Даже всегда сдержанный Качмарев, слушая такие разговоры, сказал Иванову, когда они были одни в канцелярии:
— Чудны дела твои, господи! Есть отчего порой и руками развесть, когда про справедливость тебе любезную думаю.
— Вы насчет чего же, Егор Григорьевич?..
— Да вот, вишь, всё толкуют, как велика милость в том, что подполковника, который при Пушкине секундантом был, государь помиловал. Оно, конечно, хорошо. Но я нонче утром затесался на Салтыковской и кого же там вижу? Двух больших сановников: один с доклада от государя вышел, другой для того же входить собрался, и лакей его щеточкой охорашивал. А обоих мы, старые артиллеристы, знаем за самых бессовестных и бесчестных.
— Кто ж такие?
— Ох, Иваныч, язык мой — враг мой… Не проболтаешься?
— Как можно, Егор Григорьевич!
— Один при Аракчееве, нашем инспекторе, адъютантом был, а потом начальником штаба военных поселений — подлипала, угодник и палач Клейнмихель. Он первый от графа своего отплюнулся, которому до того сапоги лизал. Ноне дежурный генерал Главного штаба. А второй, пожалуй, еще гаже — Сухозанет зовется. Распутник, грязней которого нету. Он, видишь, всеми кадетами ноне ведает. Хорошему, поди, научит!
— И он же, сказывали, четырнадцатого декабря артиллерией скомандовал.
— Скомандовал-то по его приказу полковник первой бригады Нестаравский, который потом, денщики передавали, одной ночи без крику не спал. Все ему бабы да дети под картечью мерещились… Ну, то давай все забудем. А чего нам с Федотом делать?
— Да ничего, временем все образуется.
— Думаешь?
— От Василия Андреевича плохого не наберется.
— Уж больно плаксив стал. Чуть что — в слезы.
— То все пушкинские дела его за душу теребят. Как кончит последние бумаги дописывать, то и встанет снова на ноги.
Иванов успокаивал полковника, а сам не меньше тревожился за Федота. Ведь именно благодаря ему Тёмкин работал теперь вечерами у Жуковского.

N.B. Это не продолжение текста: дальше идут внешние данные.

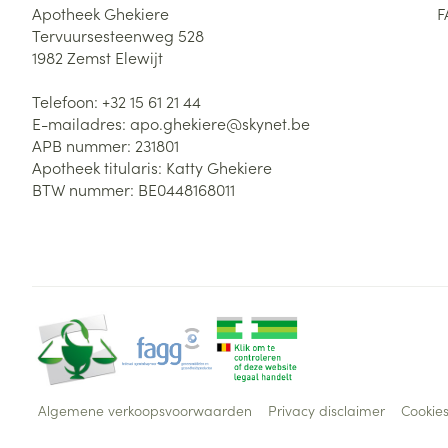
Apotheek Ghekiere
F
Tervuursesteenweg 528
1982
Zemst Elewijt
Telefoon:
+32 15 61 21 44
E-mailadres:
apo.ghekiere@
skynet.be
APB nummer:
231801
Apotheek titularis:
Katty Ghekiere
BTW nummer:
BE0448168011
Algemene verkoopsvoorwaarden
Privacy disclaimer
Cookie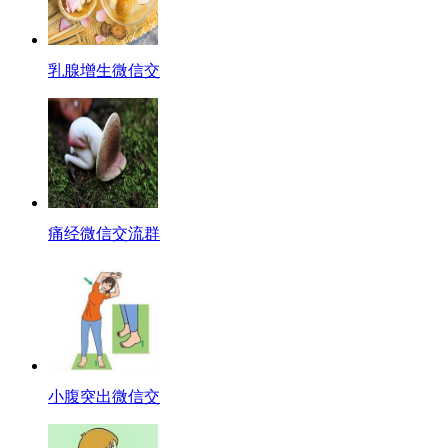
乳腺增生微信交
痛经微信交流群
小腹突出微信交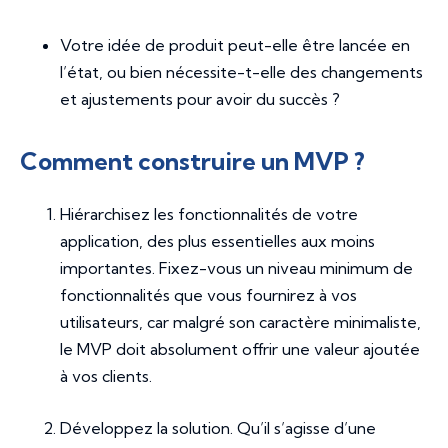
Votre idée de produit peut-elle être lancée en
l’état, ou bien nécessite-t-elle des changements
et ajustements pour avoir du succès ?
Comment construire un MVP ?
Hiérarchisez les fonctionnalités de votre
application, des plus essentielles aux moins
importantes. Fixez-vous un niveau minimum de
fonctionnalités que vous fournirez à vos
utilisateurs, car malgré son caractère minimaliste,
le MVP doit absolument offrir une valeur ajoutée
à vos clients.
Développez la solution. Qu’il s’agisse d’une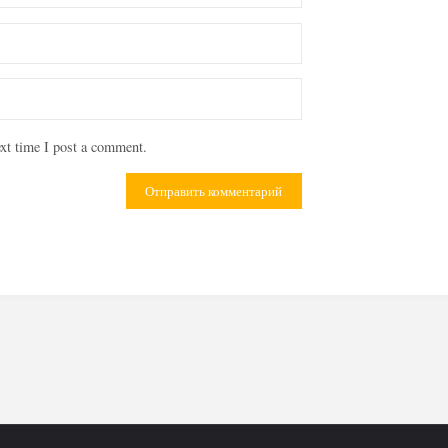
xt time I post a comment.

С неделю назад, встретясь с унтером в подъезде, Василий Андреевич, снова начавший узнавать его и здороваться, спросил:
— А каков почерк у вашего писаря? Мой Максим говорит, что отменно хорош, но как вы думаете, раз там же часто сидите?

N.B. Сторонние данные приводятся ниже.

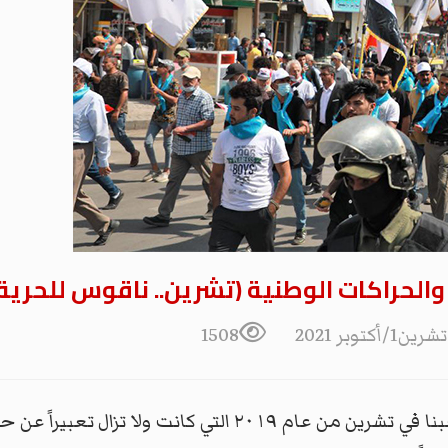
لحراكات الوطنية (تشرين.. ناقوس للحرية و
1508
نطلُ اليوم على الذكرى الثانية لانتفاضة شعبنا في تشرين من عا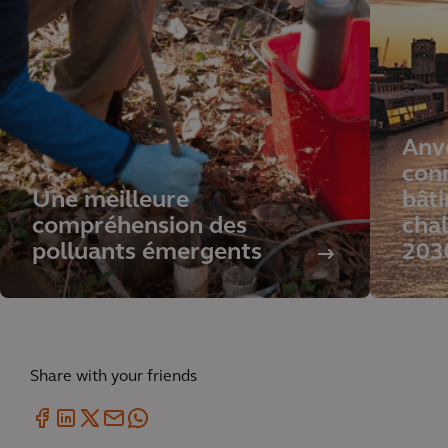
Anv
conn
Une meilleure
bât
compréhension des
chal
polluants émergents
203
Share with your friends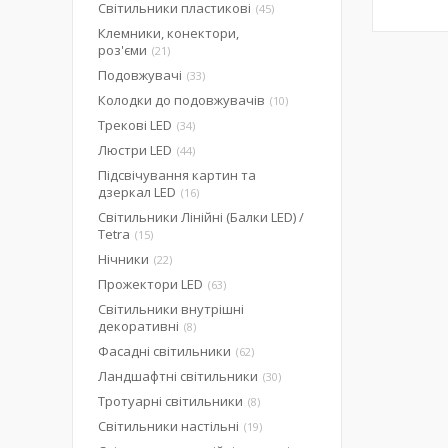
Світильники пластикові
45
Клемники, конектори,
роз'єми
21
Подовжувачі
33
Колодки до подовжувачів
10
Трекові LED
34
Люстри LED
44
Підсвічування картин та
дзеркал LED
16
Світильники Лінійні (Балки LED) /
Tetra
15
Нічники
22
Прожектори LED
63
Світильники внутрішні
декоративні
8
Фасадні світильники
62
Ландшафтні світильники
30
Тротуарні світильники
8
Світильники настільні
19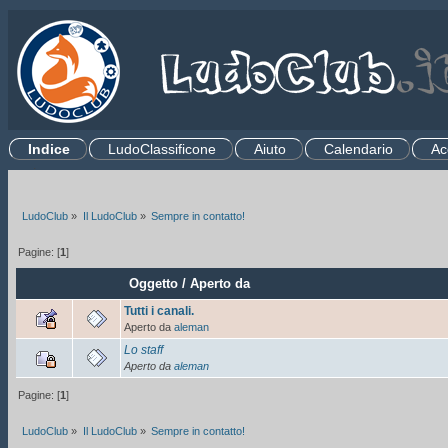
Indice
LudoClassificone
Aiuto
Calendario
Ac
.
LudoClub
»
Il LudoClub
»
Sempre in contatto!
Pagine: [
1
]
Oggetto
/
Aperto da
Tutti i canali.
Aperto da
aleman
Lo staff
Aperto da
aleman
Pagine: [
1
]
LudoClub
»
Il LudoClub
»
Sempre in contatto!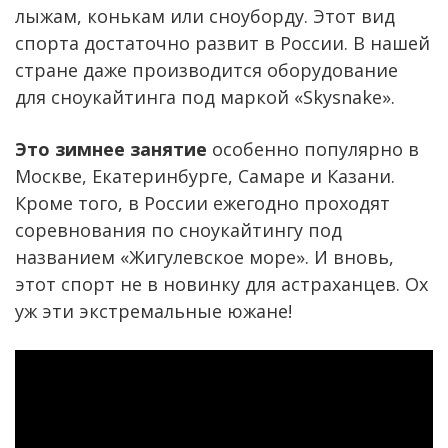
лыжам, конькам или сноуборду. Этот вид
спорта достаточно развит в России. В нашей
стране даже производится оборудование
для сноукайтинга под маркой «Skysnake».
Это зимнее занятие
особенно популярно в
Москве, Екатеринбурге, Самаре и Казани.
Кроме того, в России ежегодно проходят
соревнования по сноукайтингу под
названием «Жигулевское море». И вновь,
этот спорт не в новинку для астраханцев. Ох
уж эти экстремальные южане!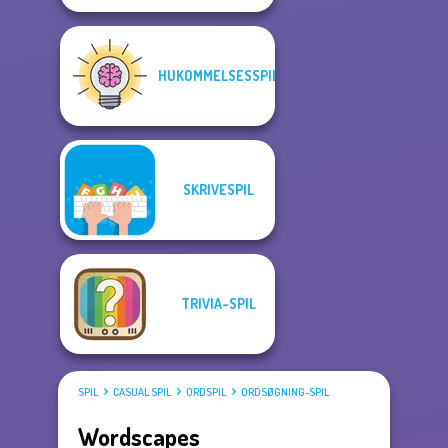
HUKOMMELSESSPIL
SKRIVESPIL
TRIVIA-SPIL
SPIL
CASUAL SPIL
ORDSPIL
ORDSØGNING-SPIL
Wordscapes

— Я, ваше превосходительство, сам малограмотный, но знающие люди толкуют, что почерк редкостный и вполне грамотен. Он в батальоне кантонистов писарскую школу с похвалой окончил. Не говоря, что для вас заняться за честь почтет.

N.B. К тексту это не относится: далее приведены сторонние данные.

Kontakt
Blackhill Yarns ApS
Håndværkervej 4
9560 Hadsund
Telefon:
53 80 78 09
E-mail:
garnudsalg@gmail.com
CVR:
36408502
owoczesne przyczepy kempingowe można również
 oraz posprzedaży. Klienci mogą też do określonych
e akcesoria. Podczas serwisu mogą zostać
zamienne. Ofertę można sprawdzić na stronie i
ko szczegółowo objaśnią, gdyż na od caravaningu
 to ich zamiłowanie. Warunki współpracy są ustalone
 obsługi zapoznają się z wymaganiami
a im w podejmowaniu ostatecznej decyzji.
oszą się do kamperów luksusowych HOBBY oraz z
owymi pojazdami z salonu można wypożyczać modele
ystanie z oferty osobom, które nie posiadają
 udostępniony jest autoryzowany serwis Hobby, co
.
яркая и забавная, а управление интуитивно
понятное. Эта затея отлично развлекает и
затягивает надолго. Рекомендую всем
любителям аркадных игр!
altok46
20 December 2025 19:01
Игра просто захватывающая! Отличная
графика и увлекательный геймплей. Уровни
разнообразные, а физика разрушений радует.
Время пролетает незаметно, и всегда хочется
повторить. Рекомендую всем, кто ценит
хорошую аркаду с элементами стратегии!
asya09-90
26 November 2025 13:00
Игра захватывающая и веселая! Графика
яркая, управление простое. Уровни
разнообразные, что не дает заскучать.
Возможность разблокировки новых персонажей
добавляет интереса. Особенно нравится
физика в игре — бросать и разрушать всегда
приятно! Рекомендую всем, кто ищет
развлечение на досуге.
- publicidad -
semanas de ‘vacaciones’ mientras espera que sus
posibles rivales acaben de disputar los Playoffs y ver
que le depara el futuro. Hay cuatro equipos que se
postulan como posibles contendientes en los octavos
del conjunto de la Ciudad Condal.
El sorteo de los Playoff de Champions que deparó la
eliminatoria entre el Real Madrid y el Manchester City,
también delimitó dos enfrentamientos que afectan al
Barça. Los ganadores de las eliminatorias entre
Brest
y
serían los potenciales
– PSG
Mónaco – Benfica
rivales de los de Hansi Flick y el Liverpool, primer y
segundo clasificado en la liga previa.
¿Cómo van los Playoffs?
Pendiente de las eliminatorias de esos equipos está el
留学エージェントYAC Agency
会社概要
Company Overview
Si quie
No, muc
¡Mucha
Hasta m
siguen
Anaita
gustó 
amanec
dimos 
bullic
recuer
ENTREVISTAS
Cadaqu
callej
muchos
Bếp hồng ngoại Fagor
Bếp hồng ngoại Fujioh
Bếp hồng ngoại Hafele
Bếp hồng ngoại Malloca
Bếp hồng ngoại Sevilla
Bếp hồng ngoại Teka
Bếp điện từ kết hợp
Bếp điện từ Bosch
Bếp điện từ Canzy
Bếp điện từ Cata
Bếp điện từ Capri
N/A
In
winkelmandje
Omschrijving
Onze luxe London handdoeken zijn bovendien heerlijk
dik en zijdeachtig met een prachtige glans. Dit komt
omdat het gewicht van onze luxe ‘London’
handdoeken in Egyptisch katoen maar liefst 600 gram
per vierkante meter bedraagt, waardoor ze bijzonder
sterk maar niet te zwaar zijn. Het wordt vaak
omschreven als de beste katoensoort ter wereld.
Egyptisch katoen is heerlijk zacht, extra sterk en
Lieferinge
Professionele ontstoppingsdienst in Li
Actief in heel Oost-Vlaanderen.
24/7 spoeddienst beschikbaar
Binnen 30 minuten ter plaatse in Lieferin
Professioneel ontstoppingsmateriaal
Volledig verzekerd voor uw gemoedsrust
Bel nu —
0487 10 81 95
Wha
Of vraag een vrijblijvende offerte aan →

— А вечерами он что делает? — спросил Жуковский.
— Себе читает или у нас в гостях вслух что-нибудь…
— Ну, благодарствуйте, друг мой.
Со дня написания рекомендательного письма Зурову Жуковский частенько так называл Иванова.
И вот теперь по вечерам Тёмкин работал в верхнем этаже да иногда там и ночевал, не спускаясь в роту ужинать, — от Максима, видно, перепадало что повкусней казенной каши. Целыми вечерами он переписывал с черновиков Жуковского его доклады царю и графу Бенкендорфу о разборе бумаг Пушкина, снимая копии с записок врачей и других свидетелей последних часов поэта, с письма отцу покойного, отправленного Жуковским.